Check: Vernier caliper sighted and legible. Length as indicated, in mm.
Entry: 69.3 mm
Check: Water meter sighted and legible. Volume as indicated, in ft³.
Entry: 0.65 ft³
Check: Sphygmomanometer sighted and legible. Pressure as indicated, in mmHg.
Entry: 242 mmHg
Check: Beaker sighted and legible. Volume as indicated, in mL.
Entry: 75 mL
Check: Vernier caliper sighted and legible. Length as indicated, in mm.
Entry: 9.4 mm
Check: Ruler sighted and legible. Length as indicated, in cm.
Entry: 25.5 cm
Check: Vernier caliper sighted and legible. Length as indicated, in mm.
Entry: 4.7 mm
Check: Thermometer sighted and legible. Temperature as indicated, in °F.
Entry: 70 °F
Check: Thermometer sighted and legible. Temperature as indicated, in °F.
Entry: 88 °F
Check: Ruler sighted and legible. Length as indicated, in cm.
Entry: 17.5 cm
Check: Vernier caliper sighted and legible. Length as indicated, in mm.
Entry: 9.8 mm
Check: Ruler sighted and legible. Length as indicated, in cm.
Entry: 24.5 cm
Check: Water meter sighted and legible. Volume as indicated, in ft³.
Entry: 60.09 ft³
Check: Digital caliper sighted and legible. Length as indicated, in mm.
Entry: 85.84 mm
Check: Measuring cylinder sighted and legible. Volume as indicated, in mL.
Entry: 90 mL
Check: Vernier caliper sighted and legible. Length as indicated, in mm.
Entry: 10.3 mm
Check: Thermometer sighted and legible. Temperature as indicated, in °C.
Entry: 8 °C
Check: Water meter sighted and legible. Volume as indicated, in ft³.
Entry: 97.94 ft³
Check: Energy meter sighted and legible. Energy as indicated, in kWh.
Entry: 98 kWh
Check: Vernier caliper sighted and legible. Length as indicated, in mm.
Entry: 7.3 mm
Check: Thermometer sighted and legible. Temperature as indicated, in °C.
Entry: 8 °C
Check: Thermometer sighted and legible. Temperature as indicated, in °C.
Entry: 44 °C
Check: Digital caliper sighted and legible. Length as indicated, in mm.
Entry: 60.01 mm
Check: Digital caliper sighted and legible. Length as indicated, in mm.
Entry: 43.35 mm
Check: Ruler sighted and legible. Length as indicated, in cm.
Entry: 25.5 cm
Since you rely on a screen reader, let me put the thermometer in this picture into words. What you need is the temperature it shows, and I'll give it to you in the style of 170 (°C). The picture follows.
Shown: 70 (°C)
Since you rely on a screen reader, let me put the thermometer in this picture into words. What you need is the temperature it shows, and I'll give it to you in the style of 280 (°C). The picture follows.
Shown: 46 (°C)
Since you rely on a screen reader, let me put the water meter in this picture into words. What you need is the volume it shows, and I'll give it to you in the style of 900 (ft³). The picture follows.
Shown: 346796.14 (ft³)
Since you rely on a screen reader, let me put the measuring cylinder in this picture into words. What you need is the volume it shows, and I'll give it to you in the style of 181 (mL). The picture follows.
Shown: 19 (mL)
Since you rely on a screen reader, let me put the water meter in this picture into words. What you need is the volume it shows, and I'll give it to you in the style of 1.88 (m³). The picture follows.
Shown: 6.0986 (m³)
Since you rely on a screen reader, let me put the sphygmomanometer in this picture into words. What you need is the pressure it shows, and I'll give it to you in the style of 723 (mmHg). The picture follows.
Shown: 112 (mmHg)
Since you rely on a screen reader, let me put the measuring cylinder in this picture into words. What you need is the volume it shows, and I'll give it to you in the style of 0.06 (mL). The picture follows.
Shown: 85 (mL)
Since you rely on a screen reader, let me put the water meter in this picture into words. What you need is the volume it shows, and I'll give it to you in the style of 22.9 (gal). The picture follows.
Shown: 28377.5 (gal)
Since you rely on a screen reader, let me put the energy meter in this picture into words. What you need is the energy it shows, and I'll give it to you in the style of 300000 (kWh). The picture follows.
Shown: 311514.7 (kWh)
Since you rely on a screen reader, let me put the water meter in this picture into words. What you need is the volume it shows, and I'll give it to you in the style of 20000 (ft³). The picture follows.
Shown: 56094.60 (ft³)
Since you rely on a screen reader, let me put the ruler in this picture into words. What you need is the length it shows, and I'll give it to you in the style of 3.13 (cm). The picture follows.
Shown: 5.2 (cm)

* _To do_
Write out every record above as a two-column CSV with the header row record,reading. Use one row per record, holding its text and its answer, with each field in double quotes and any line breaks replaced by spaces.

* _The completed task_
record,reading
"Check: Vernier caliper sighted and legible. Length as indicated, in mm. Entry:","69.3 mm"
"Check: Water meter sighted and legible. Volume as indicated, in ft³. Entry:","0.65 ft³"
"Check: Sphygmomanometer sighted and legible. Pressure as indicated, in mmHg. Entry:","242 mmHg"
"Check: Beaker sighted and legible. Volume as indicated, in mL. Entry:","75 mL"
"Check: Vernier caliper sighted and legible. Length as indicated, in mm. Entry:","9.4 mm"
"Check: Ruler sighted and legible. Length as indicated, in cm. Entry:","25.5 cm"
"Check: Vernier caliper sighted and legible. Length as indicated, in mm. Entry:","4.7 mm"
"Check: Thermometer sighted and legible. Temperature as indicated, in °F. Entry:","70 °F"
"Check: Thermometer sighted and legible. Temperature as indicated, in °F. Entry:","88 °F"
"Check: Ruler sighted and legible. Length as indicated, in cm. Entry:","17.5 cm"
"Check: Vernier caliper sighted and legible. Length as indicated, in mm. Entry:","9.8 mm"
"Check: Ruler sighted and legible. Length as indicated, in cm. Entry:","24.5 cm"
"Check: Water meter sighted and legible. Volume as indicated, in ft³. Entry:","60.09 ft³"
"Check: Digital caliper sighted and legible. Length as indicated, in mm. Entry:","85.84 mm"
"Check: Measuring cylinder sighted and legible. Volume as indicated, in mL. Entry:","90 mL"
"Check: Vernier caliper sighted and legible. Length as indicated, in mm. Entry:","10.3 mm"
"Check: Thermometer sighted and legible. Temperature as indicated, in °C. Entry:","8 °C"
"Check: Water meter sighted and legible. Volume as indicated, in ft³. Entry:","97.94 ft³"
"Check: Energy meter sighted and legible. Energy as indicated, in kWh. Entry:","98 kWh"
"Check: Vernier caliper sighted and legible. Length as indicated, in mm. Entry:","7.3 mm"
"Check: Thermometer sighted and legible. Temperature as indicated, in °C. Entry:","8 °C"
"Check: Thermometer sighted and legible. Temperature as indicated, in °C. Entry:","44 °C"
"Check: Digital caliper sighted and legible. Length as indicated, in mm. Entry:","60.01 mm"
"Check: Digital caliper sighted and legible. Length as indicated, in mm. Entry:","43.35 mm"
"Check: Ruler sighted and legible. Length as indicated, in cm. Entry:","25.5 cm"
"Since you rely on a screen reader, let me put the thermometer in this picture into words. What you need is the temperature it shows, and I'll give it to you in the style of 170 (°C). The picture follows. Shown:","70 (°C)"
"Since you rely on a screen reader, let me put the thermometer in this picture into words. What you need is the temperature it shows, and I'll give it to you in the style of 280 (°C). The picture follows. Shown:","46 (°C)"
"Since you rely on a screen reader, let me put the water meter in this picture into words. What you need is the volume it shows, and I'll give it to you in the style of 900 (ft³). The picture follows. Shown:","346796.14 (ft³)"
"Since you rely on a screen reader, let me put the measuring cylinder in this picture into words. What you need is the volume it shows, and I'll give it to you in the style of 181 (mL). The picture follows. Shown:","19 (mL)"
"Since you rely on a screen reader, let me put the water meter in this picture into words. What you need is the volume it shows, and I'll give it to you in the style of 1.88 (m³). The picture follows. Shown:","6.0986 (m³)"
"Since you rely on a screen reader, let me put the sphygmomanometer in this picture into words. What you need is the pressure it shows, and I'll give it to you in the style of 723 (mmHg). The picture follows. Shown:","112 (mmHg)"
"Since you rely on a screen reader, let me put the measuring cylinder in this picture into words. What you need is the volume it shows, and I'll give it to you in the style of 0.06 (mL). The picture follows. Shown:","85 (mL)"
"Since you rely on a screen reader, let me put the water meter in this picture into words. What you need is the volume it shows, and I'll give it to you in the style of 22.9 (gal). The picture follows. Shown:","28377.5 (gal)"
"Since you rely on a screen reader, let me put the energy meter in this picture into words. What you need is the energy it shows, and I'll give it to you in the style of 300000 (kWh). The picture follows. Shown:","311514.7 (kWh)"
"Since you rely on a screen reader, let me put the water meter in this picture into words. What you need is the volume it shows, and I'll give it to you in the style of 20000 (ft³). The picture follows. Shown:","56094.60 (ft³)"
"Since you rely on a screen reader, let me put the ruler in this picture into words. What you need is the length it shows, and I'll give it to you in the style of 3.13 (cm). The picture follows. Shown:","5.2 (cm)"